When Minnesota signed a native son to such a large deal, it understood he probably would not catch for the life of the contract. But due to concussions — and possibly failing defense as well — Mauer was permanently moved from behind the plate.

Obviously, an .873 OPS (Mauer’s career mark heading into this season) at catcher is far more advantageous than at first base. Still, it is acceptable at first. But Mauer is at .700 this season, and Minnesota has the second-worst OPS among first basemen in the AL — and the worst, the Astros, signed prospect Jon Singleton to a five-year contract Monday and promoted him to the majors. There is no Plan B for Minnesota, not with that sized contract remaining.

“He’s 31 now, and I think you are seeing a decline phase,” one executive said. “They obviously did not invest that kind of money to get a player like Mark Grace, but that is what they just might have.”

Mauer is striking out and hitting the ball on the ground more than in this past — in fact, this is the fourth straight year his strikeout percentage has increased slightly.

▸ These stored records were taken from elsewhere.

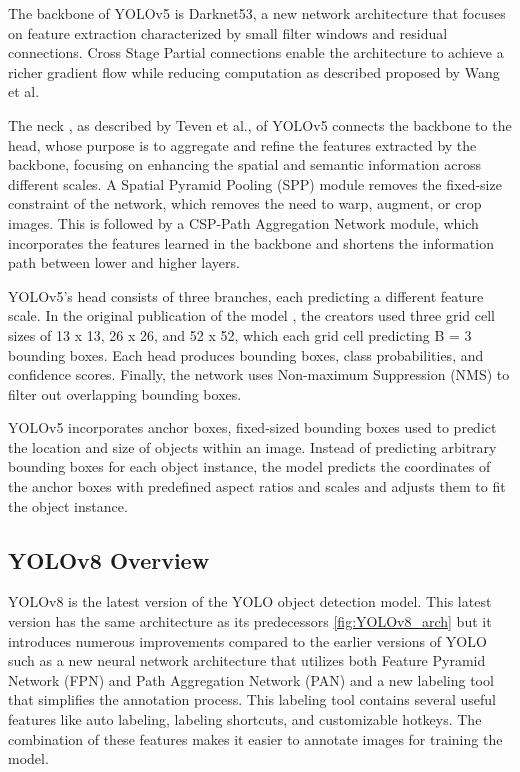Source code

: \documentclass[10pt,twocolumn,letterpaper]{article}
\begin{document}
The backbone of YOLOv5 is Darknet53, a new network architecture that focuses on feature extraction characterized by small filter windows and residual connections. Cross Stage Partial connections enable the architecture to achieve a richer gradient flow while reducing computation as described \cite{cspNET} proposed by Wang et al. 

The neck \cite{CompReview}, as described by Teven et al., of YOLOv5 connects the backbone to the head, whose purpose is to aggregate and refine the features extracted by the backbone, focusing on enhancing the spatial and semantic information across different scales. A Spatial Pyramid Pooling (SPP) \cite{SPP} module removes the fixed-size constraint of the network, which removes the need to warp, augment, or crop images. This is followed by a CSP-Path Aggregation Network \cite{cspNET} module, which incorporates the features learned in the backbone and shortens the information path between lower and higher layers.

YOLOv5’s head consists of three branches, each predicting a different feature scale. In the original publication of the model \cite{YOLOv5Doc}, the creators used three grid cell sizes of 13 x 13, 26 x 26, and 52 x 52, which each grid cell predicting B = 3 bounding boxes. Each head produces bounding boxes, class probabilities, and confidence scores. Finally, the network uses Non-maximum Suppression (NMS) \cite{NMS} to filter out overlapping bounding boxes.

YOLOv5 incorporates anchor boxes, fixed-sized bounding boxes used to predict the location and size of objects within an image. Instead of predicting arbitrary bounding boxes for each object instance, the model predicts the coordinates of the anchor boxes with predefined aspect ratios and scales and adjusts them to fit the object instance.

\subsection{YOLOv8 Overview}
YOLOv8 is the latest version of the YOLO object detection model. This latest version has the same architecture as its predecessors \ref{fig:YOLOv8_arch} but it introduces numerous improvements compared to the earlier versions of YOLO such as a new neural network architecture that utilizes both Feature Pyramid Network (FPN) and Path Aggregation Network (PAN) and a new labeling tool that simplifies the annotation process. This labeling tool contains several useful features like auto labeling, labeling shortcuts, and customizable hotkeys. The combination of these features makes it easier to annotate images for training the model.
\end{document}
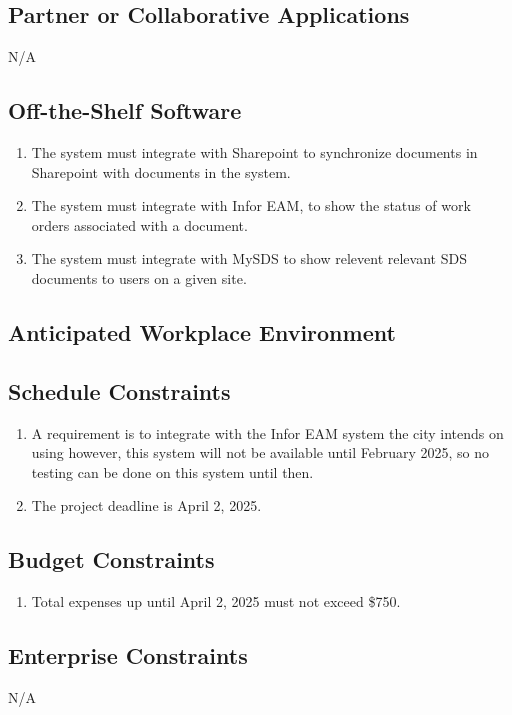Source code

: \documentclass[12pt]{article}
\begin{document}
\subsection{Partner or Collaborative Applications}
N/A
\subsection{Off-the-Shelf Software}
\begin{enumerate} [{C-OTS}1.]
  \item The system must integrate with Sharepoint to synchronize documents in
  Sharepoint with documents in the system.
  \item The system must integrate with Infor EAM, to show the status of work
  orders associated with a document.
  \item The system must integrate with MySDS to show relevent relevant SDS
  documents to users on a given site.
\end{enumerate}

\subsection{Anticipated Workplace Environment}

\subsection{Schedule Constraints}
\begin{enumerate} [{C-SCH}1.]
  \item A requirement is to integrate with the Infor EAM system the city intends
  on using however, this system will not be available until February 2025, so no
  testing can be done on this system until then.

  \item The project deadline is April 2, 2025.
\end{enumerate}

\subsection{Budget Constraints}
\begin{enumerate} [{C-BDG}1.]
  \item Total expenses up until April 2, 2025 must not exceed \$750.
\end{enumerate}

\subsection{Enterprise Constraints}
N/A
\end{document}
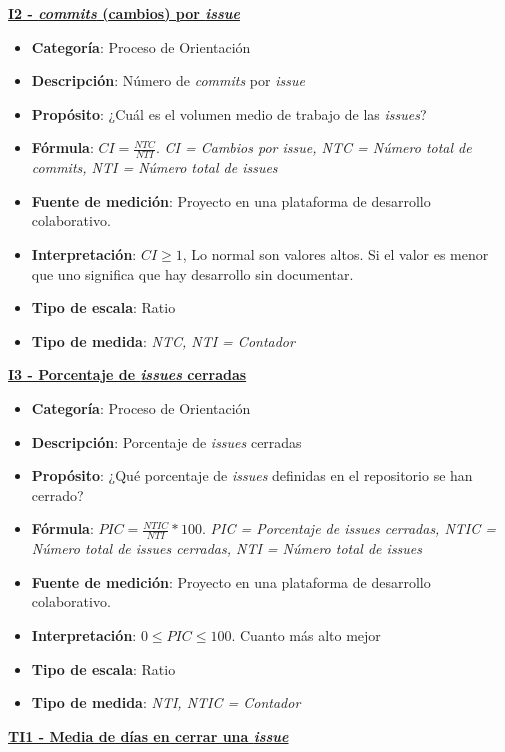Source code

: \textbf{\underline{I2 - \textit{commits} (cambios) por \textit{issue}}}

\begin{itemize}
	\item \textbf{Categoría}: Proceso de Orientación
	\item \textbf{Descripción}: Número de \textit{commits} por \textit{issue}
	\item \textbf{Propósito}: ¿Cuál es el volumen medio de trabajo de las \textit{issues}?
	\item \textbf{Fórmula}: $CI = \frac{NTC}{NTI}$. \textit{CI = Cambios por \textit{issue}, NTC = Número total de \textit{commits}, NTI = Número total de \textit{issues}}
	\item \textbf{Fuente de medición}: Proyecto en una plataforma de desarrollo colaborativo.
	\item \textbf{Interpretación}: $CI \geq 1$, Lo normal son valores altos. Si el valor es menor que uno significa que hay desarrollo sin documentar.
	\item \textbf{Tipo de escala}: Ratio 
	\item \textbf{Tipo de medida}: \textit{NTC, NTI = Contador}
\end{itemize}

\textbf{\underline{I3 - Porcentaje de \textit{issues} cerradas}}

\begin{itemize}
	\item \textbf{Categoría}: Proceso de Orientación
	\item \textbf{Descripción}: Porcentaje de \textit{issues} cerradas
	\item \textbf{Propósito}: ¿Qué porcentaje de \textit{issues} definidas en el repositorio se han cerrado?
	\item \textbf{Fórmula}: $PIC = \frac{NTIC}{NTI}*100$. \textit{PIC = Porcentaje de \textit{issues} cerradas, NTIC = Número total de \textit{issues} cerradas, NTI = Número total de \textit{issues}}
	\item \textbf{Fuente de medición}: Proyecto en una plataforma de desarrollo colaborativo.
	\item \textbf{Interpretación}: $0 \leq PIC \leq 100$. Cuanto más alto mejor
	\item \textbf{Tipo de escala}: Ratio
	\item \textbf{Tipo de medida}: \textit{NTI, NTIC = Contador}
\end{itemize}

\textbf{\underline{TI1 - Media de días en cerrar una \textit{issue}}}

Perhaps this is age, the wear and tear of catching and, perhaps, the lingering impact of concussions diminishing Mauer. But he has a bit of a David Wright syndrome, too — the face of the franchise having a home stadium built that hurt his production. Mauer was never a huge home-run hitter, albeit for 2009 (28). But since huge Target Field opened in 2010, he has 35 homers in 2,287 plate appearances. He has 12 homers at Target in 274 games or one more than Toronto’s Jose Bautista has in 14 games as a visitor.

As a player personnel man said, “Ever since the move to Target Field and the extra 10-15 feet in the left-center gap, his power slot, the power has gone south.”

Now the question is, has his whole game gone in that direction, too?


Jedd Gyorko hit 23 homers last season — 13 at cavernous Petco Park (tied for the third-most ever produced there in a season). That got him into the NL Rookie of the Year conversation and moved the Padres to give the second baseman a six-year, $35.1 million contract in the offseason.

Now, he can make history — and not the good kind.

Before Monday, the righty had a .489 OPS. Since divisional play began in 1969 — the year the Padres joined the majors — the lowest OPS ever produced by a player who qualified for the batting title was .502 by Milwaukee’s Tim Johnson in 1973.

Now, Padres officials are wondering if the homers have turned him too pull conscious and stopped him from using the whole field, and if a minor league stint will be necessary to give him both a mental break and a chance to fix the swing flaws.